▽
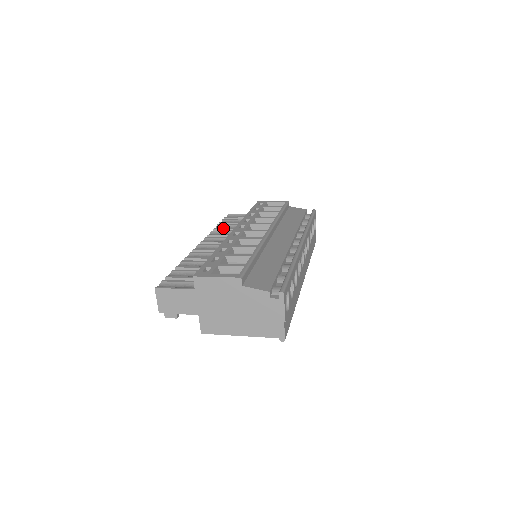
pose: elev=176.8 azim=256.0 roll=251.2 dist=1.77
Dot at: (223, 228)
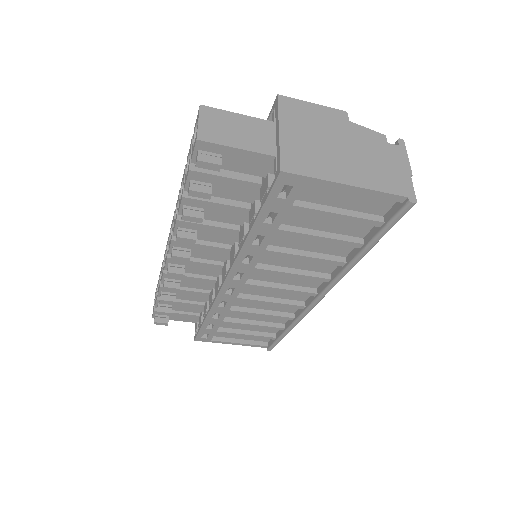
Dot at: occluded
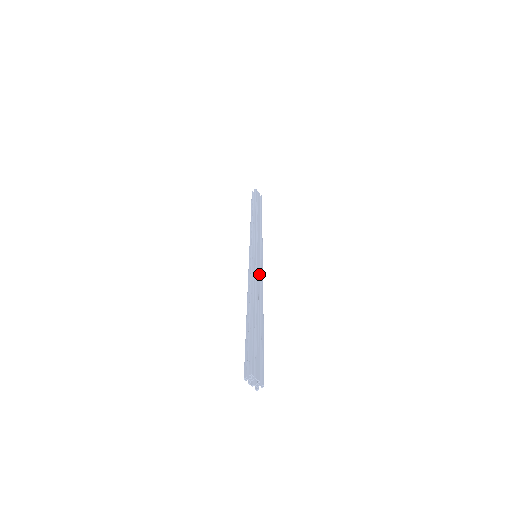
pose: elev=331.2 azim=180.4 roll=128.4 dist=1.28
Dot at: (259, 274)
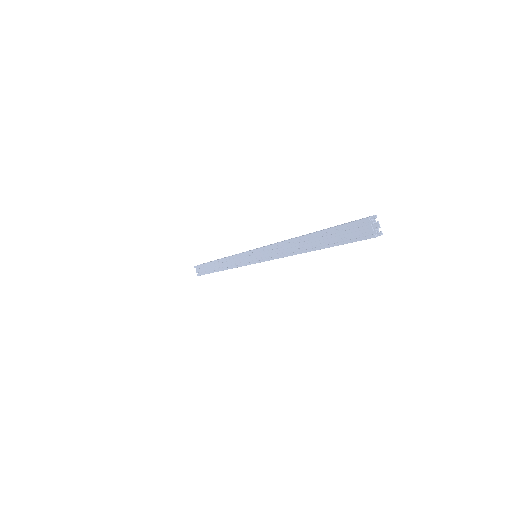
Dot at: occluded
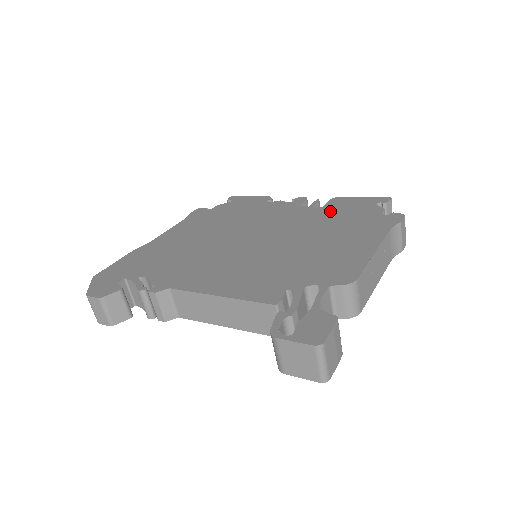
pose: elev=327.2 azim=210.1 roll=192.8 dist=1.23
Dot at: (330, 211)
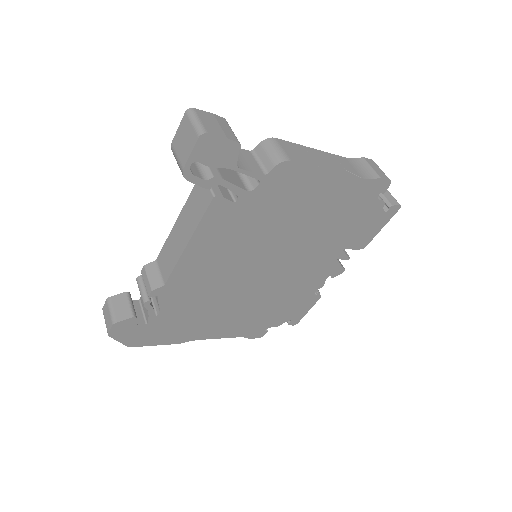
Dot at: occluded
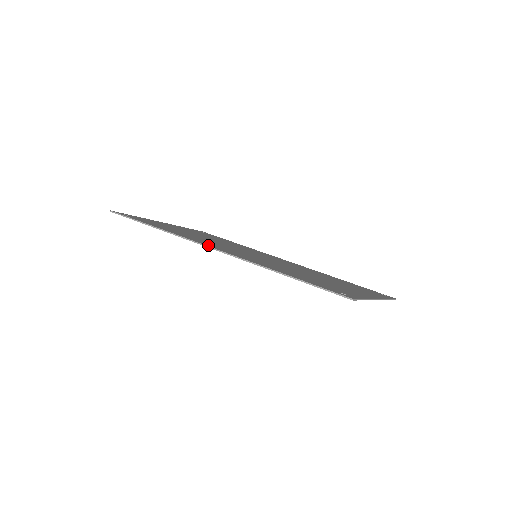
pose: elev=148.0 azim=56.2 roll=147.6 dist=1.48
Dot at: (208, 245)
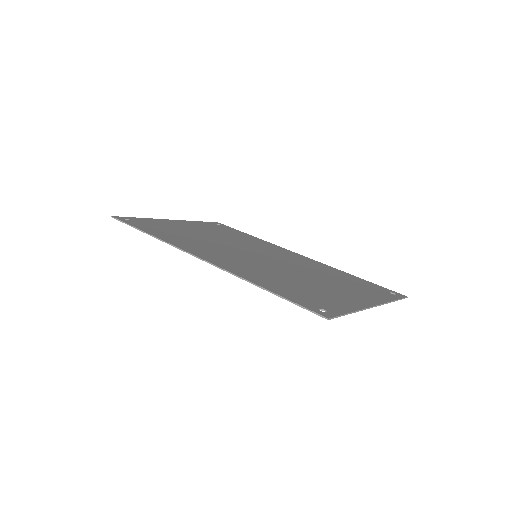
Dot at: (196, 253)
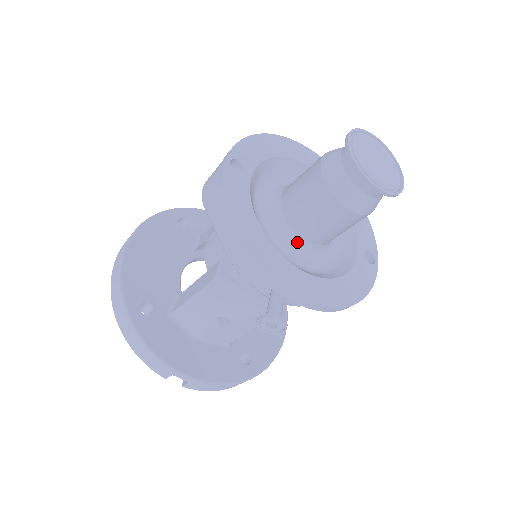
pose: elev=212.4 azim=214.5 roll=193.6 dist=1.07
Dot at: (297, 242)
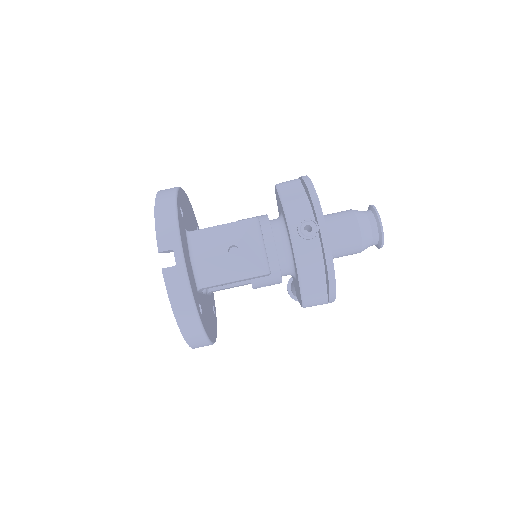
△
REQUIRED TASK - Rewrite the lines above as a Markdown table with two columns, Number and Line, giving each line its own numbered row and skipping any blank lines. Leave the pictures out of the table.

WRITTEN SOLUTION -
| Number | Line |
|---|---|
| 1 | pose: elev=176.8 azim=256.0 roll=251.2 dist=1.77 |
| 2 | Dot at: (223, 228) |
| 3 | Dot at: occluded |
| 4 | pose: elev=331.2 azim=180.4 roll=128.4 dist=1.28 |
| 5 | Dot at: (259, 274) |
| 6 | Dot at: occluded |
| 7 | pose: elev=327.2 azim=210.1 roll=192.8 dist=1.23 |
| 8 | Dot at: (330, 211) |
| 9 | Dot at: occluded |
| 10 | pose: elev=148.0 azim=56.2 roll=147.6 dist=1.48 |
| 11 | Dot at: (208, 245) |
| 12 | Dot at: (196, 253) |
| 13 | pose: elev=212.4 azim=214.5 roll=193.6 dist=1.07 |
| 14 | Dot at: (297, 242) |